We have had discussions on work/life balance. Is it better to spend a short amount of quality time versus a larger amount of time that is not as high of quality?

I don’t think we do this in other parts of our lives?

If you were learning to read and only spent a short amount of time focusing on it, would you learn it? Probably not, you have to have good quality over a long period of time. It’s actually both that is needed.

How about a marriage? Can a marriage be built and survive by only seeing each other every once in a while?
Can it survive on just living in the same place and seeing each other a lot but never really spending quality time together?

We hear about marriages falling apart because they were too busy or didn’t have enough time for each other or the opposite that they didn’t have any quality time together. Either one is not enough.

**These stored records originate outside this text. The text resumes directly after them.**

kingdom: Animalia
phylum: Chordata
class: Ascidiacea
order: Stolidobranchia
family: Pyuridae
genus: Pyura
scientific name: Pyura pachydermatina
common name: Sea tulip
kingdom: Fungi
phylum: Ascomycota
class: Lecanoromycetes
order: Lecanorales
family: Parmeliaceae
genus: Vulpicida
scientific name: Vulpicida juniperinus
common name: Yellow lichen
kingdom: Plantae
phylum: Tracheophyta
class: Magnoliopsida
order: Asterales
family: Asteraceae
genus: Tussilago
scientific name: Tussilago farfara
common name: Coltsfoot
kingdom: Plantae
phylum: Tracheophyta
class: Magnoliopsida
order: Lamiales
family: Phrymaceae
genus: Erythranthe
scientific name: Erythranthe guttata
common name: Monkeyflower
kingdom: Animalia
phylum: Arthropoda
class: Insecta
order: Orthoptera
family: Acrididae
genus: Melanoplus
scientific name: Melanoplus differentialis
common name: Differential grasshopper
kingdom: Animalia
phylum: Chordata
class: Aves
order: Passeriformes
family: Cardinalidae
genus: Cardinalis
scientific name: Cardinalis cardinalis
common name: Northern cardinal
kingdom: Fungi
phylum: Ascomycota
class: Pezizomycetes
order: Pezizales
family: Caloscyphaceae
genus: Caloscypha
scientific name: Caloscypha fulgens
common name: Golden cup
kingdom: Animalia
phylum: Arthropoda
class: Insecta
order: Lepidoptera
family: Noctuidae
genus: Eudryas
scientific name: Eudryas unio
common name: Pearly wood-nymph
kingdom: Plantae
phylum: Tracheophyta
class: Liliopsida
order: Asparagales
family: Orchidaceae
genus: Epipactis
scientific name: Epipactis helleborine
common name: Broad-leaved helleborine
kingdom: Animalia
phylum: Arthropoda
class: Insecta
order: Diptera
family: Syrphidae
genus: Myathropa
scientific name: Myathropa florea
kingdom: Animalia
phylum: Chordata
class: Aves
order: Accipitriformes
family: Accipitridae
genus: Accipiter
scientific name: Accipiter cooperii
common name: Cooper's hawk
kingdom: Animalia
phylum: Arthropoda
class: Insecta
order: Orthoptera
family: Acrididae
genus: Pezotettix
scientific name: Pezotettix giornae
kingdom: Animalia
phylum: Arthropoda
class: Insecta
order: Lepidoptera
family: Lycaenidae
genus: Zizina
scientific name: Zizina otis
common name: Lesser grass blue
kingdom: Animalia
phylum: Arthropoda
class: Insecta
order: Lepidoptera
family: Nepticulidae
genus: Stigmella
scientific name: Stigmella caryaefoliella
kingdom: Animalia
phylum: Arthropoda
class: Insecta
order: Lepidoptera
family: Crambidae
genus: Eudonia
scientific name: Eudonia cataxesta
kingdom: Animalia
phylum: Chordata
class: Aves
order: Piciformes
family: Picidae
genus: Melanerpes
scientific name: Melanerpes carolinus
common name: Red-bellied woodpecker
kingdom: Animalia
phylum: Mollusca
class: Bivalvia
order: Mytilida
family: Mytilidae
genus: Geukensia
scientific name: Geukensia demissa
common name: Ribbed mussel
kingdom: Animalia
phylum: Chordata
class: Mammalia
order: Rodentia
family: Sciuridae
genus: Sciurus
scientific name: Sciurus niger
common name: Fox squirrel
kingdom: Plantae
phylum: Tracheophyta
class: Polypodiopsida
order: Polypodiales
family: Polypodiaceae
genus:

What if we have to pick one?

If it’s one for one, my opinion would be that a shorter amount of quality time is better. When we are focused and attentive, you would think the child feels more fulfilled and connected.

If we have a longer time with them but are distracted, on the phone, talking to someone else, etc I would think they aren’t going to feel connected.

There are a few studies that support this. A study by University of Toronto sociologist Melissa Milkie was in the Journal of Marriage and Family published in 2015, found that the amount of time parents spend with their kids between the ages of 3 and 11 has virtually no relationship to how the child turns out. This included the children’s academic achievement, behavior and emotional well-being.

However they did find that the more time a teen spends engaged with their mother, the fewer instances of delinquent behavior.

Drs Brazelton and Greenspan, who are child development experts state,

“Nurturing emotional relationships are the most primary foundation for both intellectual and social growth . . . The most important learning in the early years is provided by human interaction. Objects and learning devices do not compare.”

The child who plays internet games, or who is engaged in play activities with non-human devices, will have a differently wired brain than the child who is hugged, listened to, shown delight, and provided with more warm interaction than is demanded. While children’s brain architect is basically similar, how the structures get wired (integrated together) is the result of the child’s experiences with the important people in their lives.

Are we asking the question of quality versus quantity because of guilt? As parents we often feel guilty that we are not spending enough time with our kids.

A study at the University of Oxford found a father’s positive emotional response to parenting during the child’s early years matters more than how much time they spent with them.

The children of fathers who felt good about being a parent and confident in their role during this period were 28 percent less likely to have behavioral problems later on.

So overall we know that the quality of the time is important but so is quantity.

Why do we have to have an argument of which is better? We don’t do that with other parts of our lives so why should we do it with kids? . Can we have a balance of both? That’s the question for each of us to ponder.

The bottom line is that you and your child are going to benefit from spending more connected time together. How much of that that happens depends on your individual situation. Make the most of the time you do have, stop beating yourself up and feeling guilty.